Local restaurant gets by with a little help from its friends

Imagine fine French cuisine being served at Cheers. That’s how I feel about Pierre’s Bistro,” said regular Paul Austin. “Most evenings, all of the wine bar patrons are engaged together in a friendly, social conversation.”

Pierre’s Bistro has been in business for 12 years at the corner of 50th & Penn. The restaurant has succeeded with good food and word-of-mouth advertising. But the combination of a struggling economy and protracted road construction on every surrounding major road — I-35W, Crosstown and Penn — is hurting many area small businesses.

A group of loyal customers got together to figure out what they could do to help. “Our idea was to create a sign that would attract more attention than the ‘for rent’ sign in the windows of the recently-failed business on the corner,” said customer Tom Beckfeld. “We made a sidewalk sign to remind people of Pierre’s, and to promote the rack of lamb, it’s the best in town.”

After delivering the sign, Tom and friends dined at several tables pushed together on the sidewalk. David Day said he comes for the Kronenbourg 1664, a lager from a French brewery founded the year of its name.
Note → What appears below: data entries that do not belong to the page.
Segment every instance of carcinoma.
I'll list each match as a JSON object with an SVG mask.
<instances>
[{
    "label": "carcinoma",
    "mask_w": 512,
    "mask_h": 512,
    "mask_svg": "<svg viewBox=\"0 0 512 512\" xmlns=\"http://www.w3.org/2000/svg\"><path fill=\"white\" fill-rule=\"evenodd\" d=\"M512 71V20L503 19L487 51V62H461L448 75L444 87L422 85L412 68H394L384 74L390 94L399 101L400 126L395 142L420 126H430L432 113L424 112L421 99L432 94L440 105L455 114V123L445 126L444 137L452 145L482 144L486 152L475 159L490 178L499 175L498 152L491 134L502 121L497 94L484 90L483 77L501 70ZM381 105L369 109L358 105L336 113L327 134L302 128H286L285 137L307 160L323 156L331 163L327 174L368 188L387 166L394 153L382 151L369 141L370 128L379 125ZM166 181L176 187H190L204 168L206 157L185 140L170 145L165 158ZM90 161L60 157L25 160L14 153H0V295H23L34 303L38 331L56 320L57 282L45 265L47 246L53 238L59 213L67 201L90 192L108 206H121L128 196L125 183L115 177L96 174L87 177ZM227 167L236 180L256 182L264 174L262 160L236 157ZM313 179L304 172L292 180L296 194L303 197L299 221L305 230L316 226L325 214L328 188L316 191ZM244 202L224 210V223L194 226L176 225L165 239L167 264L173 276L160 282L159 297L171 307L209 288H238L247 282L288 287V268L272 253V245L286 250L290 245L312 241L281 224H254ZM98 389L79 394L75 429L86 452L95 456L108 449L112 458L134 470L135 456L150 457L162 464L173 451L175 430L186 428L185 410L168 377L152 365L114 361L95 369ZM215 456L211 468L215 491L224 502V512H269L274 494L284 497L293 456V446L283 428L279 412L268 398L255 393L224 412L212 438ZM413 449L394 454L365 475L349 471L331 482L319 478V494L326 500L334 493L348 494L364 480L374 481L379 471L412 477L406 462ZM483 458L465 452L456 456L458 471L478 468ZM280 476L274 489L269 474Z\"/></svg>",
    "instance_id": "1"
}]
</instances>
To order it, ask for Seize Soixante Quatre (pronounced say-swah-sohn-cot.) An unabashed Francophile, he also comes for the traditional pâté with the Amora Moutarde de Dijon Fine et Forte —a good strong Dijon mustard. After desserts of Charlotte Au Framboises and crème brûlée, the festive troupe asked to see the sous-chef, Adriana Surmak, and gave her a round of applause.
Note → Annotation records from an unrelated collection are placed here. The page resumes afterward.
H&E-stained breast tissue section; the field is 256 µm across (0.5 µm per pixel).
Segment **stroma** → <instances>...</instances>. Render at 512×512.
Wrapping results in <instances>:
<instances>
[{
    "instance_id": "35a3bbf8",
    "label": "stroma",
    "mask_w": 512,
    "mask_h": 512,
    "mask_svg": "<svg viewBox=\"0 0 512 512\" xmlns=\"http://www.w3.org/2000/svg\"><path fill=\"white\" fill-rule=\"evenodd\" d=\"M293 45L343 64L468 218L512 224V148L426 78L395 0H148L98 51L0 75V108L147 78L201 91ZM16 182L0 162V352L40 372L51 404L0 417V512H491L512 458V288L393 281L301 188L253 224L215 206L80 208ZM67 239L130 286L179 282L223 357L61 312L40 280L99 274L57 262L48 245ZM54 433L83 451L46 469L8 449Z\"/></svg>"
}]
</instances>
Mark and Cara Belisle met Pierre and his wife Kristin at their annual pilgrimage to Sturgis. They frequently make the one-hour trip from Rochester, and are promoting it to others in their Harley owners group as a destination. “Pierre’s is very quaint, just a real gem,” said Cara. “I would be here every day for the creative salads if I lived nearby.”

Local politicos Judy Blaseg, Kari Dziedzic and Nikki Carlson shared paella, steak frites and a bottle of Côtes du Rhône at the bar. They are planning several events to boost Pierre’s business over the summer. “Either the outdoor patio or the private room by the wine cellar are great for events of 25–30 people,” Judy explained.

Another customer, local faux painting artist Bob Newell, was there with his partner Joe discussing ideas to update the colors and lighting in the wine bar, to make a more brasserie-like ambiance.

The owner, Pierre Gardien, was formerly executive chef at the Sofitel restaurants La Terrasse and Chez Colette. Born in Dijon, France, he began his career at the age of 14 as an apprentice in a restaurant in the French Alps. “It was called Peter Pan, because the farm where it was located harbored Jewish children during WWII, and many of those children returned for years and years to visit it.” He said it was a good experience. “I learned not only about food, but about hospitality. People who come to my restaurant are welcome and honored guests.” During Gardien’s tenure at Sofitel, it earned its first Four Diamond award.

“Stop in and try it,” urged patrons Laura Nolen and Roz Sampson. “Once you brave the road construction, there is free parking, incredible food, and not just friendly service, but friendly customers too.”

Pierre’s regular Annamarie Ferguson, a vegetarian, recommends the Mushroom Tart and Artichoke au Gratin.